The number of bicycles in the rack at the side of the school was testament to how quickly that refuge collapsed. It also suggests the school was abandoned at night, when a bike would have been a hindrance rather than a speedy escape. None ha
d evaded the onslaught of six months of weather, but a little oil from a lorry’s engine took care of the worst of the squeaking.
We’d both found it hard to sleep in a building whose ground floor was given over to so much death, and so had spent most of the night talking over and around our plans. I could justify them by saying that we were unlikely to find a boat in Tralee, but almost certain to find a seething mass of the undead in the east near Cork. In truth, we were both curious as to what we might find at Pallaskenry. I suppose there’s also truth in saying that we don’t know what we’ll find anywhere. That does make one direction almost as good as anywhere else. On reflection, I think we made the correct choice, simply because we managed close to sixty miles today, mostly thanks to the N21.
In Britain the motorways had been sealed with double chain-link and ten-foot-high crash barriers originally designed to protect overseas military compounds from suicide-bombers in speeding trucks. Ostensibly, those walls were meant to keep the undead out, though I suspect Quigley’s real goal was to keep the evacuees in. They’d succeeded in the latter, but failed in the former, turning motorways into cages filled with the undead. Vehicles fleeing after the evacuation had no choice but to take the English minor roads, and so those had become blocked as often as they were clear. In Britain, we’d had to resort to following the train lines, but trains always travel through towns, and those are always full of the undead. Ireland has fewer train lines, it has fewer roads, but those are very different to what we’d found in Britain.

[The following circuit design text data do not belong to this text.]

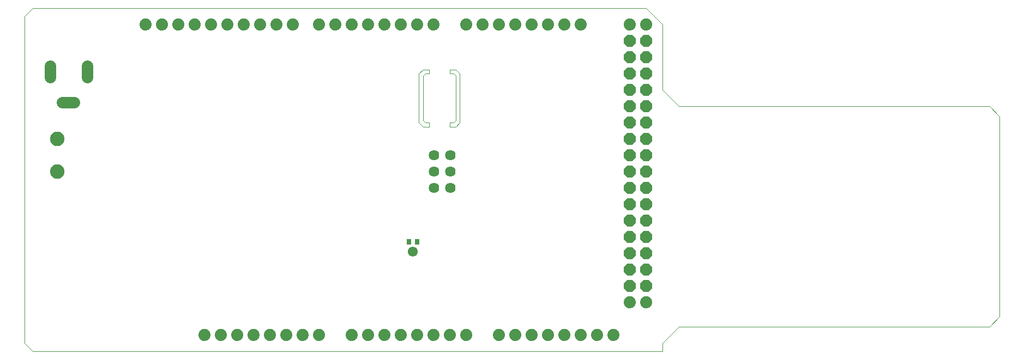
<source format=gbs>
G75*
%MOIN*%
%OFA0B0*%
%FSLAX26Y26*%
%IPPOS*%
%LPD*%
%AMOC8*
5,1,8,0,0,1.08239X$1,22.5*
%
%ADD10C,0.000000*%
%ADD11C,0.088583*%
%ADD12C,0.064000*%
%ADD13R,0.026772X0.035433*%
%ADD14C,0.061024*%
%ADD15C,0.074000*%
%ADD16OC8,0.074000*%
%ADD17C,0.070866*%
D10*
X00207480Y00100000D02*
X00207480Y02100000D01*
X00257480Y02150000D01*
X04007480Y02150000D01*
X04107480Y02050000D01*
X04107480Y01650000D01*
X04207480Y01550000D01*
X06107480Y01550000D01*
X06169980Y01487500D01*
X06169980Y00262500D01*
X06107480Y00200000D01*
X04207480Y00200000D01*
X04107480Y00100000D01*
X04107480Y00050000D01*
X00257480Y00050000D01*
X00207480Y00100000D01*
X02619980Y01450000D02*
X02644980Y01425000D01*
X02682480Y01425000D01*
X02682480Y01450000D01*
X02657480Y01450000D01*
X02644980Y01462500D01*
X02644980Y01737500D01*
X02657480Y01750000D01*
X02682480Y01750000D01*
X02682480Y01775000D01*
X02644980Y01775000D01*
X02619980Y01750000D01*
X02619980Y01450000D01*
X02807480Y01450000D02*
X02807480Y01425000D01*
X02844980Y01425000D01*
X02869980Y01450000D01*
X02869980Y01750000D01*
X02844980Y01775000D01*
X02807480Y01775000D01*
X02807480Y01750000D01*
X02832480Y01750000D01*
X02844980Y01737500D01*
X02844980Y01462500D01*
X02832480Y01450000D01*
X02807480Y01450000D01*
D11*
X00407480Y01350000D03*
X00407480Y01150000D03*
D12*
X02712738Y01150000D03*
X02812738Y01150000D03*
X02812738Y01250000D03*
X02712738Y01250000D03*
X02712738Y01050000D03*
X02812738Y01050000D03*
D13*
X02607283Y00720472D03*
X02559252Y00720472D03*
D14*
X02583268Y00660630D03*
D15*
X03907480Y00350000D03*
X04007480Y00350000D03*
X03807480Y00150000D03*
X03707480Y00150000D03*
X03607480Y00150000D03*
X03507480Y00150000D03*
X03407480Y00150000D03*
X03307480Y00150000D03*
X03207480Y00150000D03*
X03107480Y00150000D03*
X02907480Y00150000D03*
X02807480Y00150000D03*
X02707480Y00150000D03*
X02607480Y00150000D03*
X02507480Y00150000D03*
X02407480Y00150000D03*
X02307480Y00150000D03*
X02207480Y00150000D03*
X02007480Y00150000D03*
X01907480Y00150000D03*
X01807480Y00150000D03*
X01707480Y00150000D03*
X01607480Y00150000D03*
X01507480Y00150000D03*
X01407480Y00150000D03*
X01307480Y00150000D03*
X01347480Y02050000D03*
X01247480Y02050000D03*
X01147480Y02050000D03*
X01047480Y02050000D03*
X00947480Y02050000D03*
X01447480Y02050000D03*
X01547480Y02050000D03*
X01647480Y02050000D03*
X01747480Y02050000D03*
X01847480Y02050000D03*
X02007480Y02050000D03*
X02107480Y02050000D03*
X02207480Y02050000D03*
X02307480Y02050000D03*
X02407480Y02050000D03*
X02507480Y02050000D03*
X02607480Y02050000D03*
X02707480Y02050000D03*
X02907480Y02050000D03*
X03007480Y02050000D03*
X03107480Y02050000D03*
X03207480Y02050000D03*
X03307480Y02050000D03*
X03407480Y02050000D03*
X03507480Y02050000D03*
X03607480Y02050000D03*
X03907480Y02050000D03*
X04007480Y02050000D03*
D16*
X04007480Y01950000D03*
X03907480Y01950000D03*
X03907480Y01850000D03*
X04007480Y01850000D03*
X04007480Y01750000D03*
X03907480Y01750000D03*
X03907480Y01650000D03*
X04007480Y01650000D03*
X04007480Y01550000D03*
X03907480Y01550000D03*
X03907480Y01450000D03*
X04007480Y01450000D03*
X04007480Y01350000D03*
X03907480Y01350000D03*
X03907480Y01250000D03*
X04007480Y01250000D03*
X04007480Y01150000D03*
X03907480Y01150000D03*
X03907480Y01050000D03*
X04007480Y01050000D03*
X04007480Y00950000D03*
X03907480Y00950000D03*
X03907480Y00850000D03*
X04007480Y00850000D03*
X04007480Y00750000D03*
X03907480Y00750000D03*
X03907480Y00650000D03*
X04007480Y00650000D03*
X04007480Y00550000D03*
X03907480Y00550000D03*
X03907480Y00450000D03*
X04007480Y00450000D03*
D17*
X00510236Y01573524D02*
X00439370Y01573524D01*
X00364567Y01727067D02*
X00364567Y01797933D01*
X00592913Y01797933D02*
X00592913Y01727067D01*
M02*

</source>
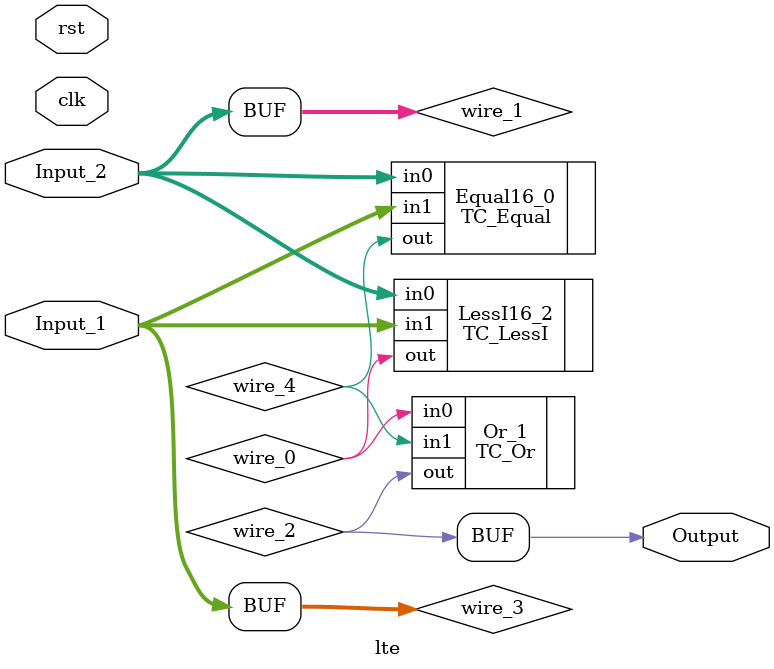
<source format=v>
module lte (clk, rst, Input_1, Input_2, Output);
  parameter UUID = 0;
  parameter NAME = "";
  input wire clk;
  input wire rst;

  input  wire [15:0] Input_1;
  input  wire [15:0] Input_2;
  output  wire [0:0] Output;

  TC_Equal # (.UUID(64'd3282073931348948330 ^ UUID), .BIT_WIDTH(64'd16)) Equal16_0 (.in0(wire_1), .in1(wire_3), .out(wire_4));
  TC_Or # (.UUID(64'd927868631695770935 ^ UUID), .BIT_WIDTH(64'd1)) Or_1 (.in0(wire_0), .in1(wire_4), .out(wire_2));
  TC_LessI # (.UUID(64'd2013732172906029270 ^ UUID), .BIT_WIDTH(64'd16)) LessI16_2 (.in0(wire_1), .in1(wire_3), .out(wire_0));
  TC_Constant # (.UUID(64'd587738403212964597 ^ UUID), .BIT_WIDTH(64'd1), .value(1'd0)) Off_3 (.out());

  wire [0:0] wire_0;
  wire [15:0] wire_1;
  assign wire_1 = Input_2;
  wire [0:0] wire_2;
  assign Output = wire_2;
  wire [15:0] wire_3;
  assign wire_3 = Input_1;
  wire [0:0] wire_4;

endmodule

</source>
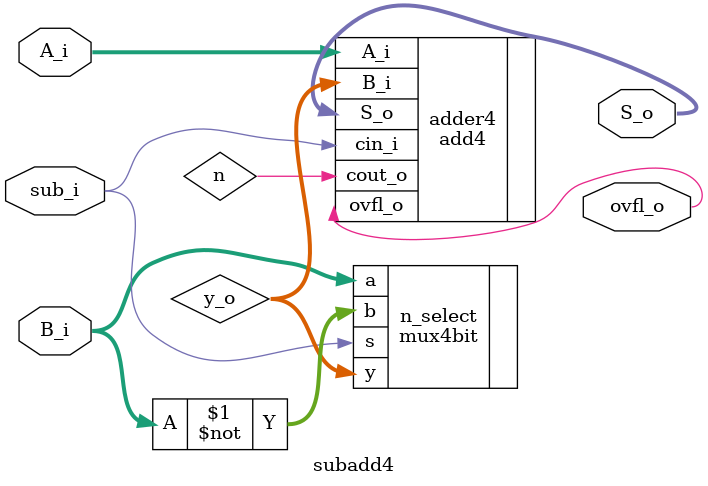
<source format=v>
`timescale 1ns / 1ps


module subadd4(
input [3:0] A_i,
input [3:0] B_i,
input sub_i,
output [3:0] S_o,
output ovfl_o
    );
    wire [3:0] y_o;
    wire n;
    mux4bit n_select( .a(B_i), .b(~B_i), .s(sub_i), .y(y_o));
    add4 adder4(.A_i(A_i), .B_i(y_o), .cin_i(sub_i), .S_o(S_o), .ovfl_o(ovfl_o), .cout_o(n));
endmodule
</source>
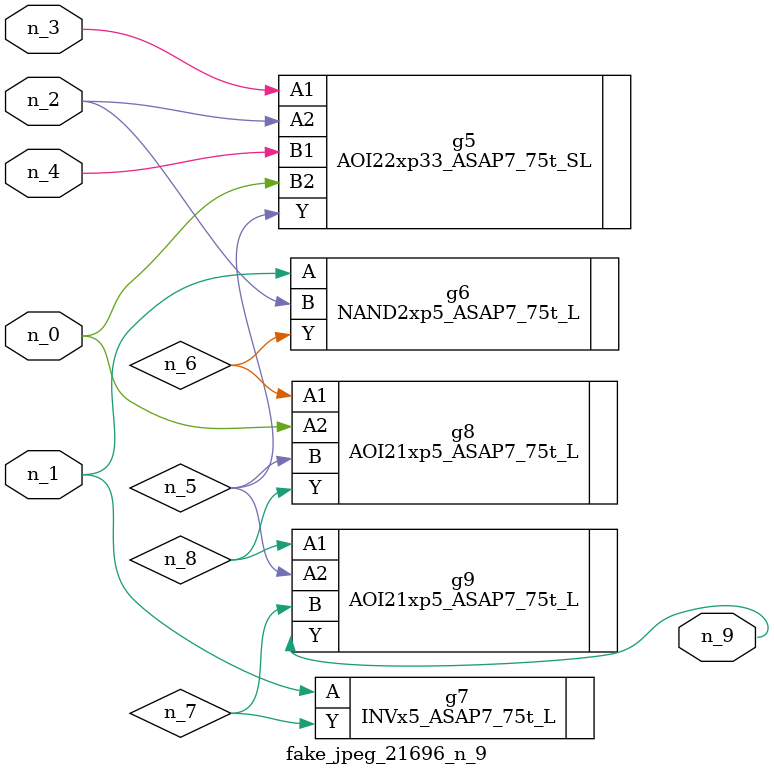
<source format=v>
module fake_jpeg_21696_n_9 (n_3, n_2, n_1, n_0, n_4, n_9);

input n_3;
input n_2;
input n_1;
input n_0;
input n_4;

output n_9;

wire n_8;
wire n_6;
wire n_5;
wire n_7;

AOI22xp33_ASAP7_75t_SL g5 ( 
.A1(n_3),
.A2(n_2),
.B1(n_4),
.B2(n_0),
.Y(n_5)
);

NAND2xp5_ASAP7_75t_L g6 ( 
.A(n_1),
.B(n_2),
.Y(n_6)
);

INVx5_ASAP7_75t_L g7 ( 
.A(n_1),
.Y(n_7)
);

AOI21xp5_ASAP7_75t_L g8 ( 
.A1(n_6),
.A2(n_0),
.B(n_5),
.Y(n_8)
);

AOI21xp5_ASAP7_75t_L g9 ( 
.A1(n_8),
.A2(n_5),
.B(n_7),
.Y(n_9)
);


endmodule
</source>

It’s not that there weren’t any cars on the dual carriageway. Nor was it completely free of the undead, but obstacles and zombies were spread far enough apart that we could cycle through or around them. The greatest difficulty came from the hills. On foot, I’d noticed them surrounding us, but by bike it seemed like we were ascending four every hour, and, oddly, only ever going down half that number. It was an illusion caused by using muscles I’d not stretched in a month, but even so I was glad when Kim stopped at a crest. Below us the road drifted towards a town. The sign, about a hundred yards down the hill, told us Limerick was twenty kilometres away. It didn’t name the town that lay immediately ahead.